The Kodiak Island Borough assembly will consider modifying the fireworks laws to ban fireworks at two beaches close to town that get many complaints, officials said.
A resident said during an assembly meeting that the problem gets worse each year and the fireworks are “out of control” at Mill Bay Beach. She said she has nothing against fireworks and doesn’t want them banned altogether, but believes Mill Bay Beach is too close to too many residences for the level of noise late at night that she has experienced with fireworks.
“I think we all know that Mill Bay Beach is a pretty popular site,” said borough manager Bud Cassidy. “It’s close by the location where fireworks are sold.”

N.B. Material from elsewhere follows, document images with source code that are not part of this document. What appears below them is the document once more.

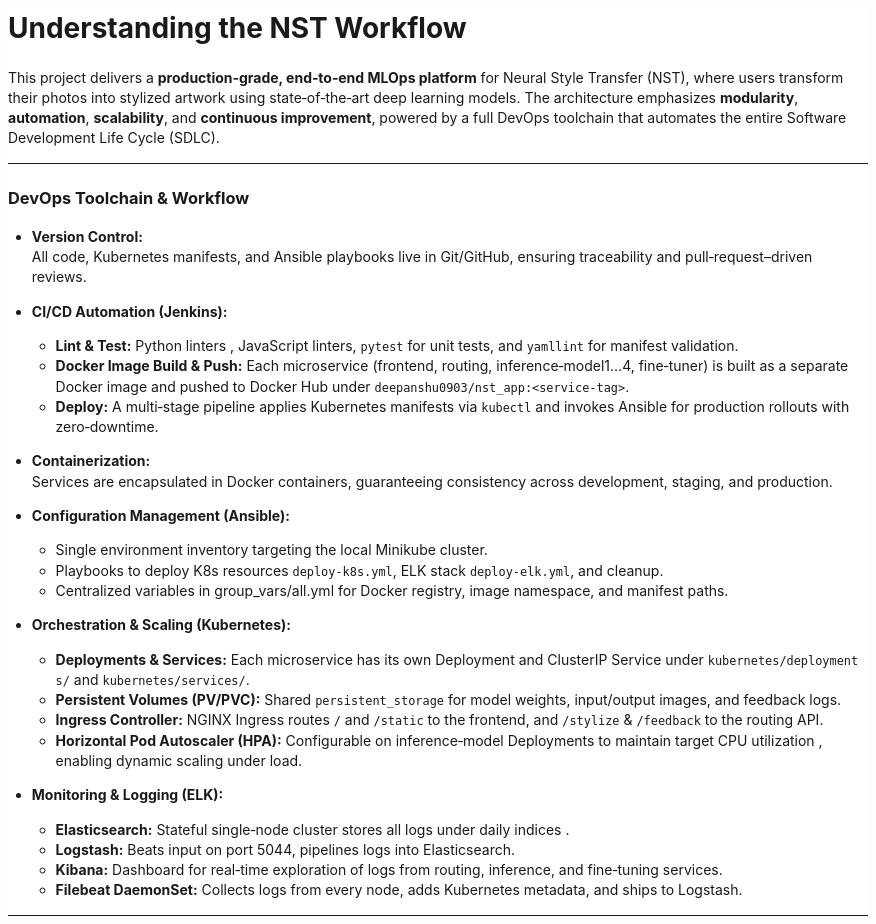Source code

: 

# Understanding the NST Workflow

This project delivers a **production‑grade, end‑to‑end MLOps platform** for Neural Style Transfer (NST), where users transform their photos into stylized artwork using state‑of‑the‑art deep learning models. The architecture emphasizes **modularity**, **automation**, **scalability**, and **continuous improvement**, powered by a full DevOps toolchain that automates the entire Software Development Life Cycle (SDLC).

---

### DevOps Toolchain & Workflow

- **Version Control:**  
  All code, Kubernetes manifests, and Ansible playbooks live in Git/GitHub, ensuring traceability and pull‑request–driven reviews.

- **CI/CD Automation (Jenkins):**  
  - **Lint & Test:** Python linters , JavaScript linters, `pytest` for unit tests, and `yamllint` for manifest validation.  
  - **Docker Image Build & Push:** Each microservice (frontend, routing, inference‑model1…4, fine‑tuner) is built as a separate Docker image and pushed to Docker Hub under `deepanshu0903/nst_app:<service-tag>`.  
  - **Deploy:** A multi‑stage pipeline applies Kubernetes manifests via `kubectl` and invokes Ansible for production rollouts with zero‑downtime.

- **Containerization:**  
  Services are encapsulated in Docker containers, guaranteeing consistency across development, staging, and production.

- **Configuration Management (Ansible):**  
  - Single environment inventory targeting the local Minikube cluster.  
  - Playbooks to deploy K8s resources `deploy-k8s.yml`, ELK stack `deploy-elk.yml`, and cleanup.  
  - Centralized variables in group_vars/all.yml for Docker registry, image namespace, and manifest paths.

- **Orchestration & Scaling (Kubernetes):**  
  - **Deployments & Services:** Each microservice has its own Deployment and ClusterIP Service under `kubernetes/deployments/` and `kubernetes/services/`.  
  - **Persistent Volumes (PV/PVC):** Shared `persistent_storage` for model weights, input/output images, and feedback logs.  
  - **Ingress Controller:** NGINX Ingress routes `/` and `/static` to the frontend, and `/stylize` & `/feedback` to the routing API.  
  - **Horizontal Pod Autoscaler (HPA):** Configurable on inference‑model Deployments to maintain target CPU utilization , enabling dynamic scaling under load.

- **Monitoring & Logging (ELK):**  
  - **Elasticsearch:** Stateful single‑node cluster stores all logs under daily indices .  
  - **Logstash:** Beats input on port 5044, pipelines logs into Elasticsearch.  
  - **Kibana:** Dashboard for real‑time exploration of logs from routing, inference, and fine‑tuning services.  
  - **Filebeat DaemonSet:** Collects logs from every node, adds Kubernetes metadata, and ships to Logstash.

---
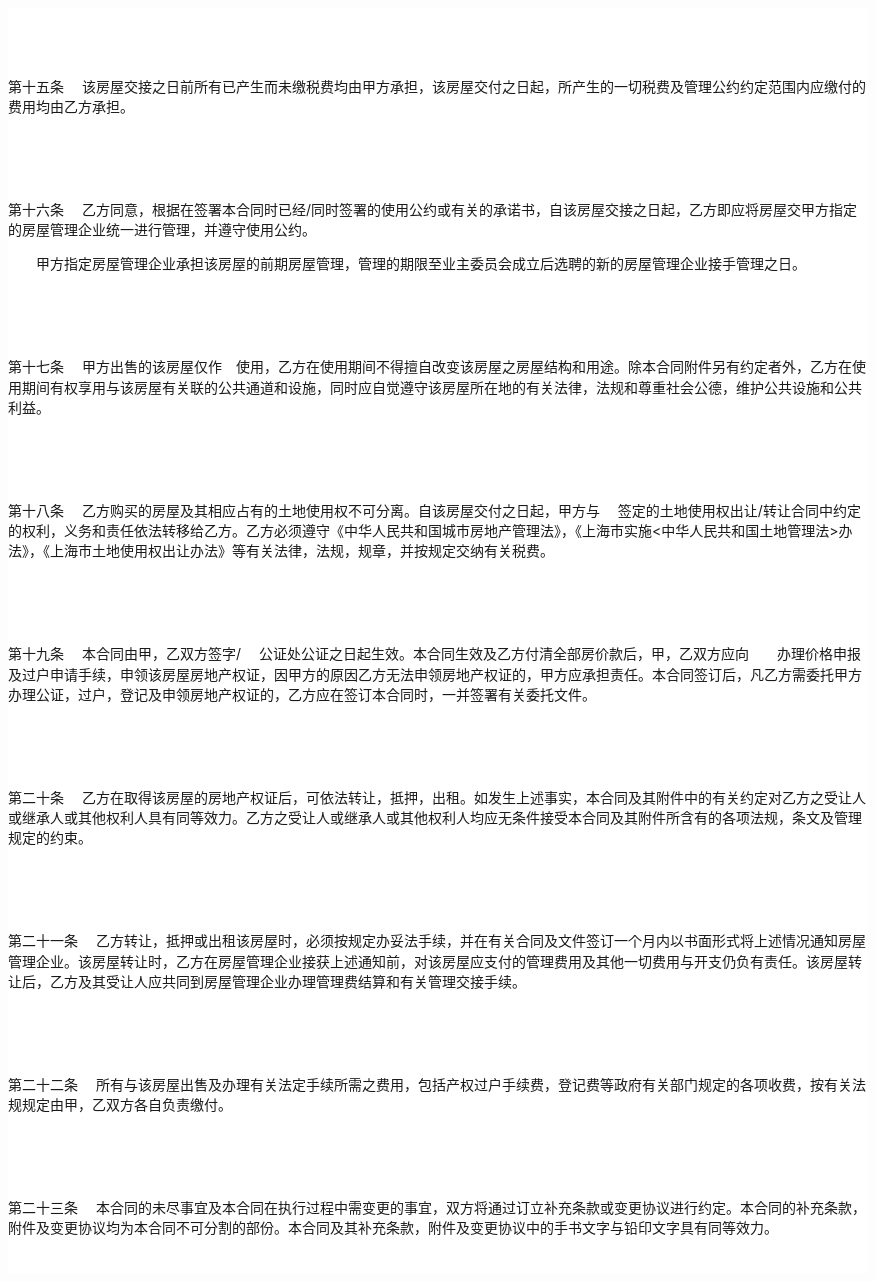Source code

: 　　

　　

第十五条
　该房屋交接之日前所有已产生而未缴税费均由甲方承担，该房屋交付之日起，所产生的一切税费及管理公约约定范围内应缴付的费用均由乙方承担。

　　

　　

第十六条
　乙方同意，根据在签署本合同时已经/同时签署的使用公约或有关的承诺书，自该房屋交接之日起，乙方即应将房屋交甲方指定的房屋管理企业统一进行管理，并遵守使用公约。

　　甲方指定房屋管理企业承担该房屋的前期房屋管理，管理的期限至业主委员会成立后选聘的新的房屋管理企业接手管理之日。

　　

　　

第十七条
　甲方出售的该房屋仅作　使用，乙方在使用期间不得擅自改变该房屋之房屋结构和用途。除本合同附件另有约定者外，乙方在使用期间有权享用与该房屋有关联的公共通道和设施，同时应自觉遵守该房屋所在地的有关法律，法规和尊重社会公德，维护公共设施和公共利益。

　　

　　

第十八条
　乙方购买的房屋及其相应占有的土地使用权不可分离。自该房屋交付之日起，甲方与　 签定的土地使用权出让/转让合同中约定的权利，义务和责任依法转移给乙方。乙方必须遵守《中华人民共和国城市房地产管理法》，《上海市实施&lt;中华人民共和国土地管理法&gt;办法》，《上海市土地使用权出让办法》等有关法律，法规，规章，并按规定交纳有关税费。

　　

　　

第十九条
　本合同由甲，乙双方签字/　 公证处公证之日起生效。本合同生效及乙方付清全部房价款后，甲，乙双方应向　　办理价格申报及过户申请手续，申领该房屋房地产权证，因甲方的原因乙方无法申领房地产权证的，甲方应承担责任。本合同签订后，凡乙方需委托甲方办理公证，过户，登记及申领房地产权证的，乙方应在签订本合同时，一并签署有关委托文件。

　　

　　

第二十条
　乙方在取得该房屋的房地产权证后，可依法转让，抵押，出租。如发生上述事实，本合同及其附件中的有关约定对乙方之受让人或继承人或其他权利人具有同等效力。乙方之受让人或继承人或其他权利人均应无条件接受本合同及其附件所含有的各项法规，条文及管理规定的约束。

　　

　　

第二十一条
　乙方转让，抵押或出租该房屋时，必须按规定办妥法手续，并在有关合同及文件签订一个月内以书面形式将上述情况通知房屋管理企业。该房屋转让时，乙方在房屋管理企业接获上述通知前，对该房屋应支付的管理费用及其他一切费用与开支仍负有责任。该房屋转让后，乙方及其受让人应共同到房屋管理企业办理管理费结算和有关管理交接手续。

　　

　　

第二十二条
　所有与该房屋出售及办理有关法定手续所需之费用，包括产权过户手续费，登记费等政府有关部门规定的各项收费，按有关法规规定由甲，乙双方各自负责缴付。

　　

　　

第二十三条
　本合同的未尽事宜及本合同在执行过程中需变更的事宜，双方将通过订立补充条款或变更协议进行约定。本合同的补充条款，附件及变更协议均为本合同不可分割的部份。本合同及其补充条款，附件及变更协议中的手书文字与铅印文字具有同等效力。

　　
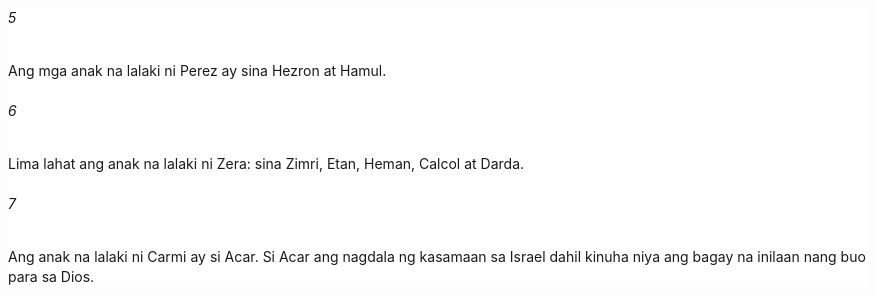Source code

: 


###### 5 










Ang mga anak na lalaki ni Perez ay sina Hezron at Hamul. 





















###### 6 










Lima lahat ang anak na lalaki ni Zera: sina Zimri, Etan, Heman, Calcol at Darda. 





















###### 7 










Ang anak na lalaki ni Carmi ay si Acar. Si Acar ang nagdala ng kasamaan sa Israel dahil kinuha niya ang bagay na inilaan nang buo para sa Dios. 



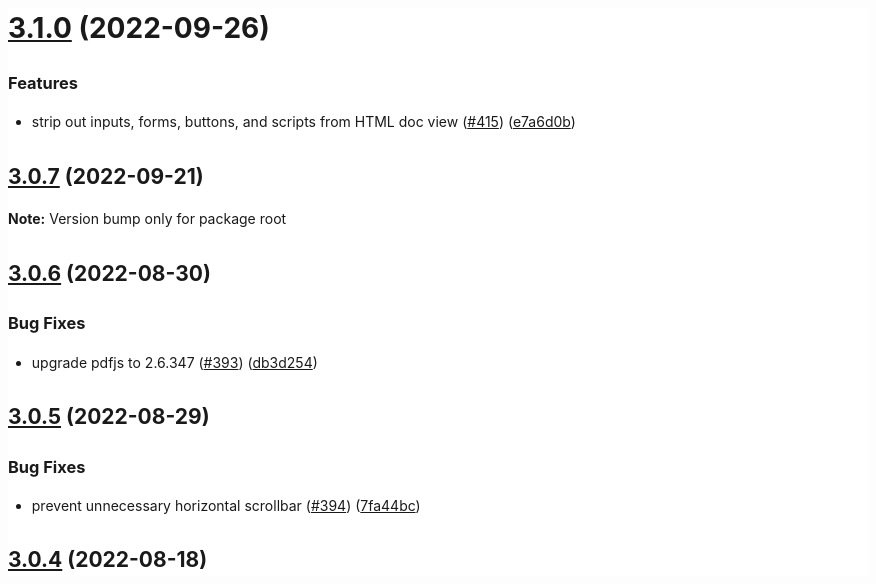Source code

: 



# [3.1.0](https://github.com/watson-developer-cloud/discovery-components/compare/v3.0.7...v3.1.0) (2022-09-26)


### Features

* strip out inputs, forms, buttons, and scripts from HTML doc view ([#415](https://github.com/watson-developer-cloud/discovery-components/issues/415)) ([e7a6d0b](https://github.com/watson-developer-cloud/discovery-components/commit/e7a6d0b0251c5044ec1bbe7648f769ed00a17178))





## [3.0.7](https://github.com/watson-developer-cloud/discovery-components/compare/v3.0.6...v3.0.7) (2022-09-21)

**Note:** Version bump only for package root





## [3.0.6](https://github.com/watson-developer-cloud/discovery-components/compare/v3.0.5...v3.0.6) (2022-08-30)


### Bug Fixes

* upgrade pdfjs to 2.6.347 ([#393](https://github.com/watson-developer-cloud/discovery-components/issues/393)) ([db3d254](https://github.com/watson-developer-cloud/discovery-components/commit/db3d254cb66ff3c03784cf0ce6277128a29e4e7e))





## [3.0.5](https://github.com/watson-developer-cloud/discovery-components/compare/v3.0.4...v3.0.5) (2022-08-29)


### Bug Fixes

* prevent unnecessary horizontal scrollbar ([#394](https://github.com/watson-developer-cloud/discovery-components/issues/394)) ([7fa44bc](https://github.com/watson-developer-cloud/discovery-components/commit/7fa44bc2cd4b215e7753e30bc2602ad5d04d8b0f))





## [3.0.4](https://github.com/watson-developer-cloud/discovery-components/compare/v3.0.3...v3.0.4) (2022-08-18)

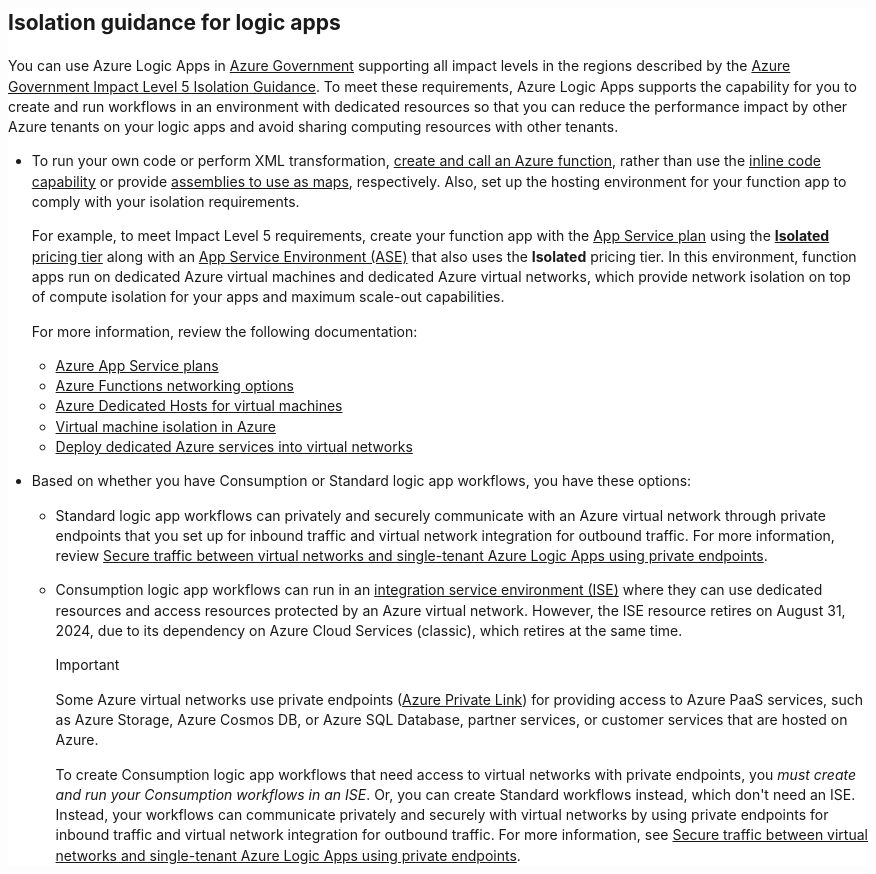 <a name="isolation-logic-apps"></a>

## Isolation guidance for logic apps

You can use Azure Logic Apps in [Azure Government](../azure-government/documentation-government-welcome.md) supporting all impact levels in the regions described by the [Azure Government Impact Level 5 Isolation Guidance](../azure-government/documentation-government-impact-level-5.md). To meet these requirements, Azure Logic Apps supports the capability for you to create and run workflows in an environment with dedicated resources so that you can reduce the performance impact by other Azure tenants on your logic apps and avoid sharing computing resources with other tenants.

* To run your own code or perform XML transformation, [create and call an Azure function](../logic-apps/logic-apps-azure-functions.md), rather than use the [inline code capability](../logic-apps/logic-apps-add-run-inline-code.md) or provide [assemblies to use as maps](../logic-apps/logic-apps-enterprise-integration-maps.md), respectively. Also, set up the hosting environment for your function app to comply with your isolation requirements.

  For example, to meet Impact Level 5 requirements, create your function app with the [App Service plan](../azure-functions/dedicated-plan.md) using the [**Isolated** pricing tier](../app-service/overview-hosting-plans.md) along with an [App Service Environment (ASE)](../app-service/environment/intro.md) that also uses the **Isolated** pricing tier. In this environment, function apps run on dedicated Azure virtual machines and dedicated Azure virtual networks, which provide network isolation on top of compute isolation for your apps and maximum scale-out capabilities.

  For more information, review the following documentation:

  * [Azure App Service plans](../app-service/overview-hosting-plans.md)
  * [Azure Functions networking options](../azure-functions/functions-networking-options.md)
  * [Azure Dedicated Hosts for virtual machines](../virtual-machines/dedicated-hosts.md)
  * [Virtual machine isolation in Azure](../virtual-machines/isolation.md)
  * [Deploy dedicated Azure services into virtual networks](../virtual-network/virtual-network-for-azure-services.md)

* Based on whether you have Consumption or Standard logic app workflows, you have these options:

  * Standard logic app workflows can privately and securely communicate with an Azure virtual network through private endpoints that you set up for inbound traffic and virtual network integration for outbound traffic. For more information, review [Secure traffic between virtual networks and single-tenant Azure Logic Apps using private endpoints](secure-single-tenant-workflow-virtual-network-private-endpoint.md).

  * Consumption logic app workflows can run in an [integration service environment (ISE)](connect-virtual-network-vnet-isolated-environment-overview.md) where they can use dedicated resources and access resources protected by an Azure virtual network. However, the ISE resource retires on August 31, 2024, due to its dependency on Azure Cloud Services (classic), which retires at the same time.

    > [!IMPORTANT]
    >
    > Some Azure virtual networks use private endpoints ([Azure Private Link](../private-link/private-link-overview.md)) 
    > for providing access to Azure PaaS services, such as Azure Storage, Azure Cosmos DB, or Azure SQL Database, 
    > partner services, or customer services that are hosted on Azure.
    >
    > To create Consumption logic app workflows that need access to virtual networks with private endpoints, 
    > you *must create and run your Consumption workflows in an ISE*. Or, you can create Standard workflows instead, 
    > which don't need an ISE. Instead, your workflows can communicate privately and securely with virtual networks 
    > by using private endpoints for inbound traffic and virtual network integration for outbound traffic. For more information, see 
    > [Secure traffic between virtual networks and single-tenant Azure Logic Apps using private endpoints](secure-single-tenant-workflow-virtual-network-private-endpoint.md).
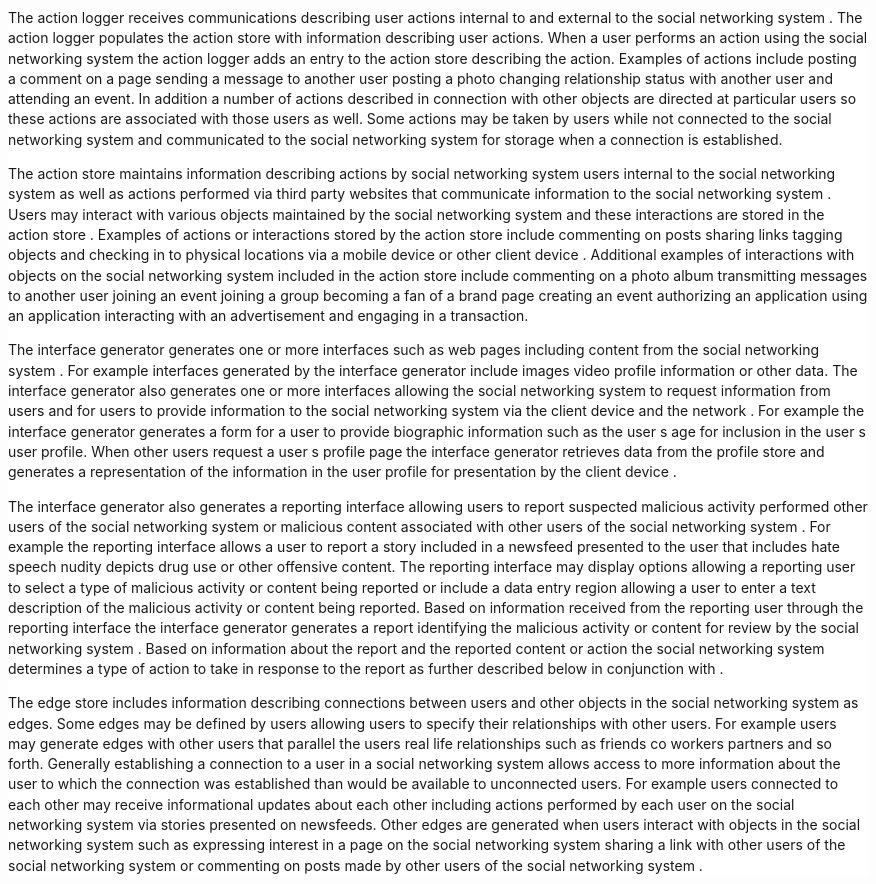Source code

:The action logger receives communications describing user actions internal to and external to the social networking system . The action logger populates the action store with information describing user actions. When a user performs an action using the social networking system the action logger adds an entry to the action store describing the action. Examples of actions include posting a comment on a page sending a message to another user posting a photo changing relationship status with another user and attending an event. In addition a number of actions described in connection with other objects are directed at particular users so these actions are associated with those users as well. Some actions may be taken by users while not connected to the social networking system and communicated to the social networking system for storage when a connection is established.

The action store maintains information describing actions by social networking system users internal to the social networking system as well as actions performed via third party websites that communicate information to the social networking system . Users may interact with various objects maintained by the social networking system and these interactions are stored in the action store . Examples of actions or interactions stored by the action store include commenting on posts sharing links tagging objects and checking in to physical locations via a mobile device or other client device . Additional examples of interactions with objects on the social networking system included in the action store include commenting on a photo album transmitting messages to another user joining an event joining a group becoming a fan of a brand page creating an event authorizing an application using an application interacting with an advertisement and engaging in a transaction.

The interface generator generates one or more interfaces such as web pages including content from the social networking system . For example interfaces generated by the interface generator include images video profile information or other data. The interface generator also generates one or more interfaces allowing the social networking system to request information from users and for users to provide information to the social networking system via the client device and the network . For example the interface generator generates a form for a user to provide biographic information such as the user s age for inclusion in the user s user profile. When other users request a user s profile page the interface generator retrieves data from the profile store and generates a representation of the information in the user profile for presentation by the client device .

The interface generator also generates a reporting interface allowing users to report suspected malicious activity performed other users of the social networking system or malicious content associated with other users of the social networking system . For example the reporting interface allows a user to report a story included in a newsfeed presented to the user that includes hate speech nudity depicts drug use or other offensive content. The reporting interface may display options allowing a reporting user to select a type of malicious activity or content being reported or include a data entry region allowing a user to enter a text description of the malicious activity or content being reported. Based on information received from the reporting user through the reporting interface the interface generator generates a report identifying the malicious activity or content for review by the social networking system . Based on information about the report and the reported content or action the social networking system determines a type of action to take in response to the report as further described below in conjunction with .

The edge store includes information describing connections between users and other objects in the social networking system as edges. Some edges may be defined by users allowing users to specify their relationships with other users. For example users may generate edges with other users that parallel the users real life relationships such as friends co workers partners and so forth. Generally establishing a connection to a user in a social networking system allows access to more information about the user to which the connection was established than would be available to unconnected users. For example users connected to each other may receive informational updates about each other including actions performed by each user on the social networking system via stories presented on newsfeeds. Other edges are generated when users interact with objects in the social networking system such as expressing interest in a page on the social networking system sharing a link with other users of the social networking system or commenting on posts made by other users of the social networking system .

Signs at Mill Bay Beach ask firework enthusiasts to be considerate of people living nearby, and Cassidy said the borough’s code enforcement officer and Alaska State Troopers occasionally stop by when there are complaints, but complaints by people in the area still persist.
Les Seaton, who owns Les n’ Dan’s firework stand with his brother, attended the meeting and said, “I preach like an evangelist,” to purchasers encouraging them to take their fireworks out the road and away from residences.
“If you had to take a spot off the map to don’t do it, I think Mill Bay Beach has just about approached that,” Seaton said.
Borough staff will be drafting language for a fireworks ordinance to ban fireworks completely at Mill Bay and Mission beaches for assembly consideration.
The assembly also discussed the possibility of lengthening the time frame when people are allowed to shoot off fireworks in hopes of keeping people from shooting off too many fireworks in the month or few days and time periods they are allowed.
Some members of the assembly also expressed concern that banning fireworks close to town will result in the problem just moving further out of town to the Monashka area or Bells Flats and causing problems with residents there.
The fireworks issue will be brought up on a future assembly agenda in the near future, said Mayor Jerrol Friend.
The assembly also got an update on the Kodiak High School renovation project by contract project manager Bruce Walter.
Walter said five of the nine phases of the project have been completed during the past two years.
Those phases are the paving of the upper Mill Bay parking lot, gym renovation, basement locker room and weight and cardio rooms, a new boiler plant, the new four-story “tower,” and the new west parking lot.
According to the contractor’s schedule, phase six is on schedule, Walter said, and it will be completed by Oct. 1.
“That’s the portion that you can see as you’re driving past on Rezanof,” Walter said. “Area B houses the administration services, the new dining room, kitchen, culinary arts and special needs classrooms.”
Phase seven, the vocational education wing, will begin when school gets out and should be done by Aug. 1.
Walter also went over change orders that have been issued and how much money is left in the contingency fund for the project. Out of $3 million, $863,132 has been used so far leaving more than $2 million left in contingency funds.
The borough assembly also received an update from project manager Matt Gandel about the barren ground next to Rezanof Drive, below the long-term care facility.
In order to “make it look like a bomb didn’t go off,” Gandel said, the stumps will be cut off at ground level so the roots will remain to keep the ground stable.
Topsoil will be brought in and the area will be hydro-seeded with grass and wildflowers.
Landscaping is the final part of the long-term facility project, and should be completed this spring.